Она играла «Святую Иоанну» и злилась на Дофина, бесстыдно тянувшего на себя внимание публики и срывавшего ей все монологи. Поэтому она и заметила его лишь во время последней картины, он сидел в первом ряду полупустого зала в группе школьников. Если бы не плохой свет, она бы и тогда не разглядела его, но их осветительная аппаратура застряла в Дерби, дожидаясь пересылки, и софиты на этот раз не ослепили ее. Поначалу она приняла его за школьного учителя, но дети покинули зал, а он остался на месте, погруженный в чтение не то текста пьесы, не то предисловия к ней. И на вечернем спектакле, когда поднялся занавес, он был тут как тут, все на том же месте в центре первого ряда и все так же не сводил с нее глаз. Спектакль окончился, занавес упал, и ее возмутило, что его отнимают у нее.
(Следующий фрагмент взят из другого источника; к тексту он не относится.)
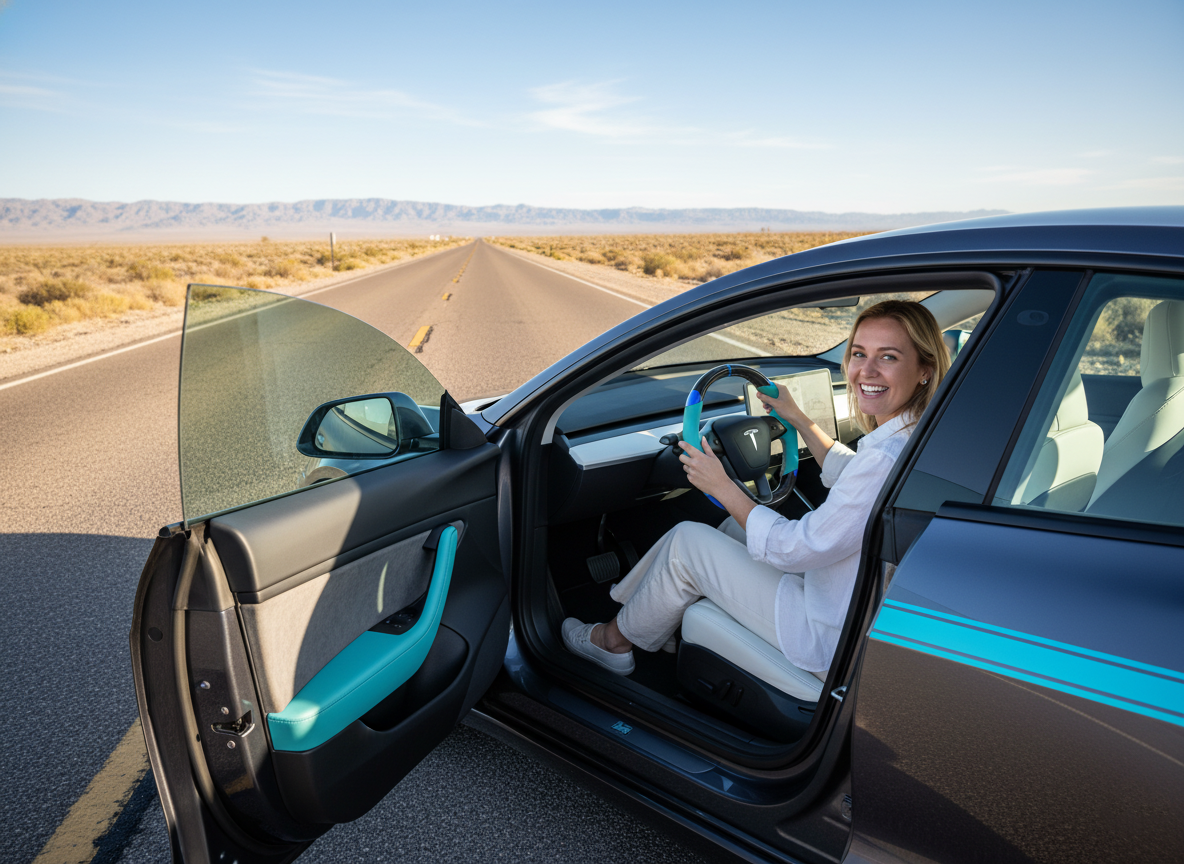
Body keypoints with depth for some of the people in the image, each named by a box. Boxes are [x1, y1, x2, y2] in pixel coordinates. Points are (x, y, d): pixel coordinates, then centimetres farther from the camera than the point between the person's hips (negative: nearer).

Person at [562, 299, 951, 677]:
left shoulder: (889, 457, -32)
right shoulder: (909, 436, -1)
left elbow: (794, 548, -24)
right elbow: (848, 474, 22)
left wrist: (721, 487, -14)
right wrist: (797, 419, 25)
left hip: (833, 644, -9)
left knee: (687, 542, -2)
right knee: (737, 525, 20)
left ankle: (615, 640, 23)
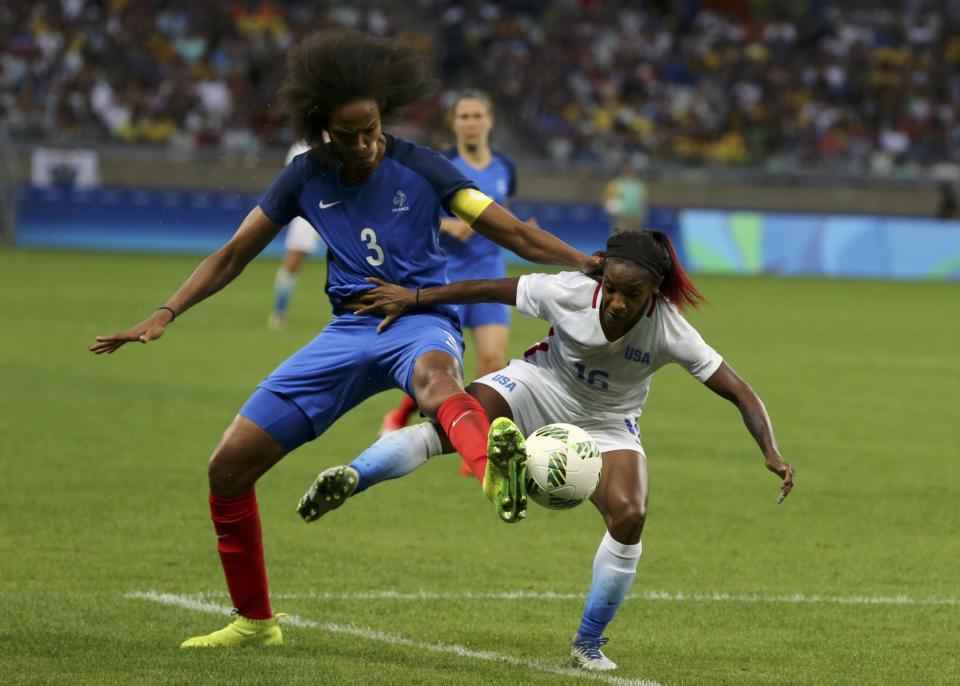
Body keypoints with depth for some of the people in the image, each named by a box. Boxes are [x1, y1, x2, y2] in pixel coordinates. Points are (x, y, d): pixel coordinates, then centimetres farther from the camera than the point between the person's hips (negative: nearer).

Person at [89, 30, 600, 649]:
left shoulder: (421, 169, -5)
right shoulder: (307, 178, 4)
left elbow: (514, 234, -5)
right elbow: (233, 256, 13)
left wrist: (586, 263, -19)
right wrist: (166, 314, 2)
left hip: (420, 319, -4)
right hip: (349, 332, 4)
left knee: (433, 374, -44)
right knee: (229, 467, -3)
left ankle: (496, 470, -79)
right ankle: (255, 622, 17)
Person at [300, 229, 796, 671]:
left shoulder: (669, 330, -29)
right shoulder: (570, 293, -29)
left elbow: (739, 394, -25)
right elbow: (490, 289, -17)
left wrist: (771, 453, -37)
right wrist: (413, 298, -17)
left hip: (607, 424, 1)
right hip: (540, 387, 0)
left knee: (629, 517, -20)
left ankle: (587, 645, -3)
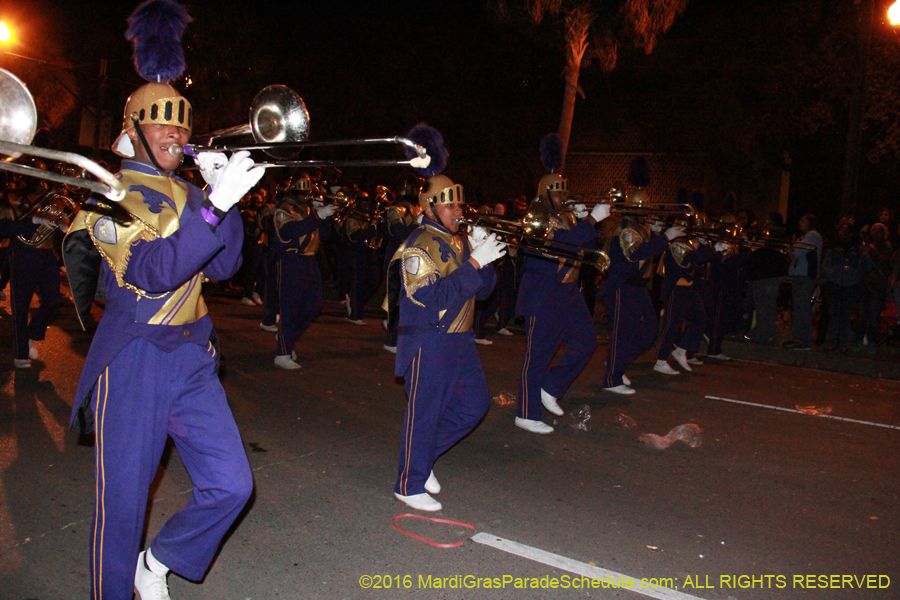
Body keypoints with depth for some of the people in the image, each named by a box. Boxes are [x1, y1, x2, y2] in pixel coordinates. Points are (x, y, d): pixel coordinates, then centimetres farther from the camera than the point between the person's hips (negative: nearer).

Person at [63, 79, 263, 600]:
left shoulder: (189, 195, 13)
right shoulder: (110, 195, -4)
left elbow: (222, 267, 2)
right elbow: (153, 271, -21)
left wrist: (223, 197, -9)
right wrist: (216, 205, -28)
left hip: (192, 358, 6)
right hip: (132, 362, -5)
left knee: (231, 484, 2)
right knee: (123, 502, 3)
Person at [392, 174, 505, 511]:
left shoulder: (460, 241, 13)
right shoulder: (419, 245, -13)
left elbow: (483, 290, 10)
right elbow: (435, 296, -25)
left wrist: (484, 255, -6)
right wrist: (474, 262, -25)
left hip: (460, 339, 9)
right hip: (428, 343, -9)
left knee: (475, 403, 14)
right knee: (425, 413, 1)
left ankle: (423, 455, 29)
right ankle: (410, 486, 17)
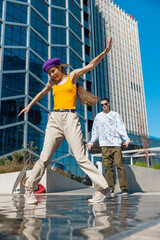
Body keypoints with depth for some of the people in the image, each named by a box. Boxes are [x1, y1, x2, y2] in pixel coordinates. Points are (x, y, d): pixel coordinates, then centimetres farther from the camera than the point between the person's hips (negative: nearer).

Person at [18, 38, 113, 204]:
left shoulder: (72, 76, 11)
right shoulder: (52, 83, 22)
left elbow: (91, 65, 3)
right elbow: (41, 93, 39)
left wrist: (105, 51, -8)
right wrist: (29, 106, 50)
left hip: (70, 119, -4)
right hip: (54, 120, 4)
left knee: (81, 157, -10)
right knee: (44, 158, -2)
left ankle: (103, 188, -2)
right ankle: (29, 190, 9)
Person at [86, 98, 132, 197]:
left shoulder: (115, 115, 13)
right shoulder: (98, 116, 19)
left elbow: (121, 128, 3)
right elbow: (95, 131, 21)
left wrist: (126, 139, -11)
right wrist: (91, 142, 12)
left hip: (116, 143, -1)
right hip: (104, 145, 2)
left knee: (119, 165, -9)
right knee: (107, 166, -4)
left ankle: (124, 188, -2)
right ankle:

А несколько дней спустя в Йорке, когда она и думать забыла о нем, ей вдруг явственно почудилось, что он опять в зале, хотя она и не была в этом уверена, потому что свет был теперь нормальный и перед глазами расплывалась дымка. Но в перерыве между спектаклями он ушел. И все же, хоть убейте, это был он, на том же месте, в центре первого ряда, так же пожирал ее глазами, и красный пиджак тот же. Кто же он — критик, режиссер, администратор, кинопродюсер? Может быть, из той конторы, что им покровительствует, связан с Советом по делам культуры? Но для бизнесмена, проверяющего, достаточно ли надежно помещен его капитал, он слишком худощав и нервозен. А критики, администраторы и прочие в этом роде и один-то акт насилу выдерживают, не то что два спектакля подряд. Когда же она увидела его или вообразила, что увидела в третий раз на последнем их представлении в маленьком театрике в Ист-Энде — он стоял у портала, — она чуть было не бросилась к нему, не спросила, что ему надо и кто он такой: потенциальный убийца, собиратель автографов или просто сексуальный маньяк, как, впрочем, все мы. Но стоял он с таким подчеркнуто добродетельным видом, что она не посмела с ним заговорить.